-- SUPPLIED PASSAGE follows --
You understand that you are responsible for complying with applicable exchange control regulations in Kazakhstan. As the exchange control regulations in Kazakhstan may change without notice, you should consult a legal advisor prior to the vesting of your Award as well as repatriating the proceeds from the sale of your Common Shares to ensure compliance with the regulations.
|
|
|
|
|
Malaysia
|
Securities Law Notice
The grant of the Company’s equity awards in Malaysia constitutes or relates to an ‘excluded offer,’ ‘excluded invitation,’ or ‘excluded issue’ pursuant to Section 229 and Section 230 of the CMSA, and as a consequence no prospectus is required to be registered with the Securities Commission of Malaysia. The award documents do not constitute and may not be used for the purpose of a public offering or an issue of, offer for subscription or purchase of, or invitation to subscribe for or purchase any securities requiring the registration of a prospectus with the Securities Commission in Malaysia under the CMSA.
Director Notification Obligation
If you are a director of the Company's Malaysian Subsidiary or affiliate, you are subject to certain notification requirements under the Malaysian Companies Act. Among these requirements is an obligation to notify the Malaysian Subsidiary or affiliate in writing when you receive or dispose of an interest (e.g., an Award under the Plan or Common Shares) in the Company or any related company. Such notifications must be made within 14 days of receiving or disposing of any interest in the Company or any related company.
|
|
|
|
|
Mexico
|
Labor Law Acknowledgment
The
invitation Marriott International, Inc. (“Marriott”) is making under the Plan is unilateral and discretionary and is not related to the salary and other contractual benefits granted to you by your employer; therefore, benefits derived from the Plan will not under any circumstance be considered as an integral part of your salary. Marriott reserves the absolute right to amend the Plan and discontinue it at any time without incurring any liability whatsoever. This invitation and, in your case, the acquisition of shares does not, in any way, establish a labor relationship between you and Marriott, nor does it establish any rights between you and your employer.
La invitación que Marriott hace en relación con el Plan es unilateral, discrecional y no se relaciona con el salario y otros beneficios que recibe actualmente de su actual empleador, por lo que cualquier beneficio derivado del Plan no será considerado bajo ninguna circunstancia como parte integral de su salario. Por lo anterior, Marriott se reserva el derecho absoluto para modificar o terminar el mismo, sin incurrir en responsabilidad alguna. Esta invitación y, en su caso, la adquisición de acciones, de ninguna manera establecen relación laboral alguna entre usted y Marriott y tampoco genera derecho alguno entre usted y su empleador.
|
|
|
|
|
New Zealand
|
Securities Law Warning
You are being offered ordinary shares in Marriott International, Inc. (“Marriott”). Marriott Common Shares give you a stake in the ownership of Marriott. You may receive a return if dividends are paid.
If Marriott runs into financial difficulties and is wound up, shareholders will only be paid after all creditors and holders of preference shares (if any) have been paid. You may lose some or all of your investment.
-- SUPPLIED PASSAGE concluded --
-- DATASET EXTRACT follows --
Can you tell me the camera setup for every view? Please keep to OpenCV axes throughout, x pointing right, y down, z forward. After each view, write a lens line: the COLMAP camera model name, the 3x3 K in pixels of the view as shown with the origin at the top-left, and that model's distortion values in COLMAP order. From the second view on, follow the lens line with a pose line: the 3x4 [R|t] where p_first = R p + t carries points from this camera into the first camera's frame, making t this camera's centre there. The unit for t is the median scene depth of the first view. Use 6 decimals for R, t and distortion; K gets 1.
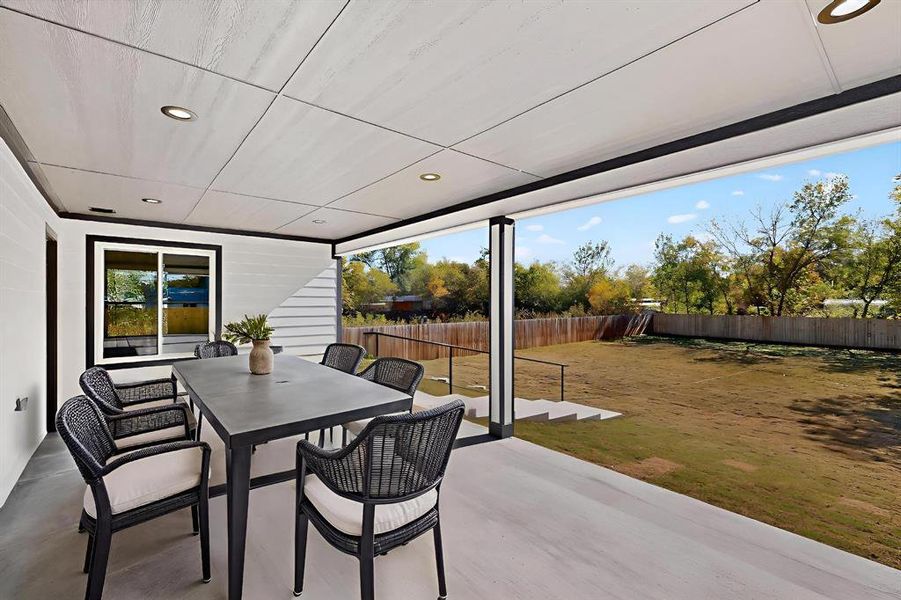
lens RADIAL K [[391.7, 0, 451.9], [0, 391.7, 300.0], [0, 0, 1]] dist [-0.001497, -0.000176]
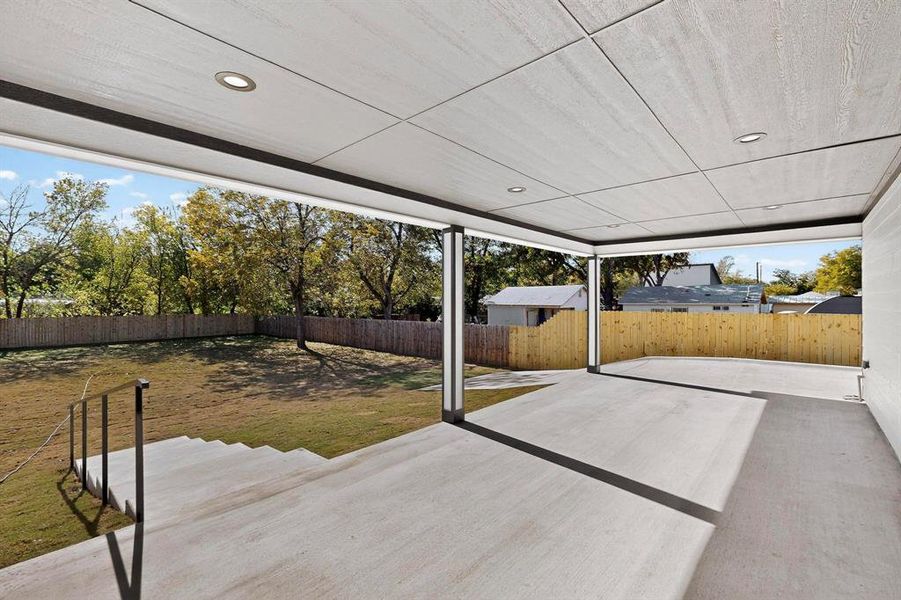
lens RADIAL K [[391.7, 0, 451.9], [0, 391.7, 300.0], [0, 0, 1]] dist [-0.001497, -0.000176]
pose [[-0.138477, 0.002917, 0.990361, -0.840186], [-0.007725, 0.999962, -0.004025, 0.002415], [-0.990336, -0.008208, -0.138449, 0.993624]]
-- DATASET EXTRACT concluded --
• EXERCISES TO COMPLETE:
1. According to the country-by-country award terms, within how many days must a director of the Malaysian Subsidiary or affiliate give notice after receiving or disposing of an interest in the Company?
2. From the country-by-country award terms, pull out the stretch from "You understand that" through "with the regulations.".
3. Continue the country-by-country award terms from their last sentence.

• ANSWERS FOR THE EXERCISE:
1. Within 14 days.

2.
You understand that you are responsible for complying with applicable exchange control regulations in Kazakhstan. As the exchange control regulations in Kazakhstan may change without notice, you should consult a legal advisor prior to the vesting of your Award as well as repatriating the proceeds from the sale of your Common Shares to ensure compliance with the regulations.

3.
New Zealand law normally requires people who offer financial products to give information to investors before they invest. This information is designed to help investors to make an informed decision. The usual rules do not apply to this offer because it is made under an employee share purchase scheme. As a result, you may not be given all the information usually required. You will also have fewer other legal protections for this investment. Ask questions, read all documents carefully, and seek independent financial advice before committing yourself.
Marriott Common Shares are quoted on the NASDAQ. This means you may be able to sell them on the NASDAQ if there are interested buyers. You may get less than you invested. The price will depend on the demand for the Marriott Common Shares.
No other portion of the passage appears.